Everyone has said it before me but I will add my voice to those here that believe, for the vast majority, this is a very poor Jackie Chan film which sort of redeems itself towards the end. This surprised me because I have been watching a few early Chan movies recently and, for all their faults boring is never a word that I have had occasion to use – until now. It is probably because the plot is so weak for the entire film – even by the standards set by martial arts films of the period. For the first two-thirds of the film what we get is light comedy and some sports action involving a game where you chase an egg and also a cross between football and badminton. These are interesting ideas I'm sure but they do not come off in practice, with even the impressive moves in these sequences being lost in a sea of banality. The usual bed of comedy that can normally be relied upon in Chan films is also much weaker than normal, with basic pratfalls and little in the way of witty dialogue.

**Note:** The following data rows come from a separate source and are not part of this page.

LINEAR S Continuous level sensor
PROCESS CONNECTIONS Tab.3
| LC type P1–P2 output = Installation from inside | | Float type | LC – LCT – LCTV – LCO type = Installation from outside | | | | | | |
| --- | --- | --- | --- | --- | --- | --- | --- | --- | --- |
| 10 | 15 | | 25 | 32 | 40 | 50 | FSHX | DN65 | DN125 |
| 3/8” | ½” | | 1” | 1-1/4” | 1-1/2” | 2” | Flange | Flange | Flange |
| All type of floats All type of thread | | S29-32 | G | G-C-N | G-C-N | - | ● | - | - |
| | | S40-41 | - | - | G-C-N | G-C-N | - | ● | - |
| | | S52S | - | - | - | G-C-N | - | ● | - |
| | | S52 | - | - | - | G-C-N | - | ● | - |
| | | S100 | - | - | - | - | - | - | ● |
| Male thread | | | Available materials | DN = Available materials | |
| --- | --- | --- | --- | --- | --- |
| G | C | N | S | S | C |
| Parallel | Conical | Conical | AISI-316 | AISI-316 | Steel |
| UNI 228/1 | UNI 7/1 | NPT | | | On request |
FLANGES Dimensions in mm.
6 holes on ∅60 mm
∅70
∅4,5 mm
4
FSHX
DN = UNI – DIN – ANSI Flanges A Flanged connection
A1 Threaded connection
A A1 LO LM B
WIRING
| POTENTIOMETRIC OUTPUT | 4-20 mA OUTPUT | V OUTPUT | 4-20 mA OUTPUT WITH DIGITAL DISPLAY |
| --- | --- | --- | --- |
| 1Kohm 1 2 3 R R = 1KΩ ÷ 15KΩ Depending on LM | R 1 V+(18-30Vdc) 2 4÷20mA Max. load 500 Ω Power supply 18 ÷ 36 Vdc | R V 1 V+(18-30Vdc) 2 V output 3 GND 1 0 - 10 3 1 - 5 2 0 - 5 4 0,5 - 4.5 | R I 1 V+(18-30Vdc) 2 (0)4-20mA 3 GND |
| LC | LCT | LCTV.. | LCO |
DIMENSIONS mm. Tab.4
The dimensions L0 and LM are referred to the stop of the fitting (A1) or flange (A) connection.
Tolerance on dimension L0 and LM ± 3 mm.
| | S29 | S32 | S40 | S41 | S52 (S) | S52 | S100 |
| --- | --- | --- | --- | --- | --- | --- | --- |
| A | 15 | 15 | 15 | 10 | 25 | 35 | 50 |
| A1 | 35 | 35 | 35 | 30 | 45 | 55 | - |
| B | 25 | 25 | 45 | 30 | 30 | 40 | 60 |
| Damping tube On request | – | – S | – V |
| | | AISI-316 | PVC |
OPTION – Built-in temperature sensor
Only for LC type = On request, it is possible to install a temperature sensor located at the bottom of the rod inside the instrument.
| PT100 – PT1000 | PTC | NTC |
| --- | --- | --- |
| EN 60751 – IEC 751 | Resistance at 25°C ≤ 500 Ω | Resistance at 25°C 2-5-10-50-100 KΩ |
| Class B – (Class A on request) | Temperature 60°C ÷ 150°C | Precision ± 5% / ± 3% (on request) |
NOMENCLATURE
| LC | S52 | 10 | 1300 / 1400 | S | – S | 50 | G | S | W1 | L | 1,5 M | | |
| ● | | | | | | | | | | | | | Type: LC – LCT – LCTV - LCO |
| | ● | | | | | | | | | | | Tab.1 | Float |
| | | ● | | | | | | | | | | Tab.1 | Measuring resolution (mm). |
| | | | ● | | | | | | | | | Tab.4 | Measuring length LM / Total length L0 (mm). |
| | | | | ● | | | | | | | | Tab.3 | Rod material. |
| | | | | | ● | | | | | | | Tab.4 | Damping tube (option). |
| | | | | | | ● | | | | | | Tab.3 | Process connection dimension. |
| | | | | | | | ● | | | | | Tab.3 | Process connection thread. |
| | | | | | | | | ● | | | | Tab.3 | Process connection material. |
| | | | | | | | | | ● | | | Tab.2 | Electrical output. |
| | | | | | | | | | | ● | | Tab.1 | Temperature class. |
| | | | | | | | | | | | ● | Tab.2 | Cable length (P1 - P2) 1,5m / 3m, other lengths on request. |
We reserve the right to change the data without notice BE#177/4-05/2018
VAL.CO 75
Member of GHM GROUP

A lot of this comes from the writing but reaction shots are also weak – not down to the cast being unable to deliver but rather Chan the director not catching them. It is hard to describe but, if you wrote a list of the things that normally work in a Jackie Chan film – pretty much none of those come off here. Fortunately we do have a very strong final twenty minutes and I credit any roundly positive review with only having remembered this part of the film. It is here that finally we get a decent fight scene and it turns out to be a really good one where everything fires on all cylinders. Firstly it is shot really well and I mention that first because of the barn location making it difficult to get a good shot, but here we get good use of angles and long static shots to show that the action was not created in the edit room but on the set. It is also tough and really well choreographed with plenty of impressive and engaging moves all well pulled together. It is literally the reward for making it through the previous 70-odd minutes to get to this sequence.

So Dragon Lord as a total product deserves to be remembered as pretty poor film. The plot is weak, the comedy basic and the total delivery leaves much to be desired. Thanks goodness then for the final fight that does wash the taste out of your mouth by how much fun it all is in a generally excellent final 20 minutes that makes you wonder where this Chan was for the rest of it.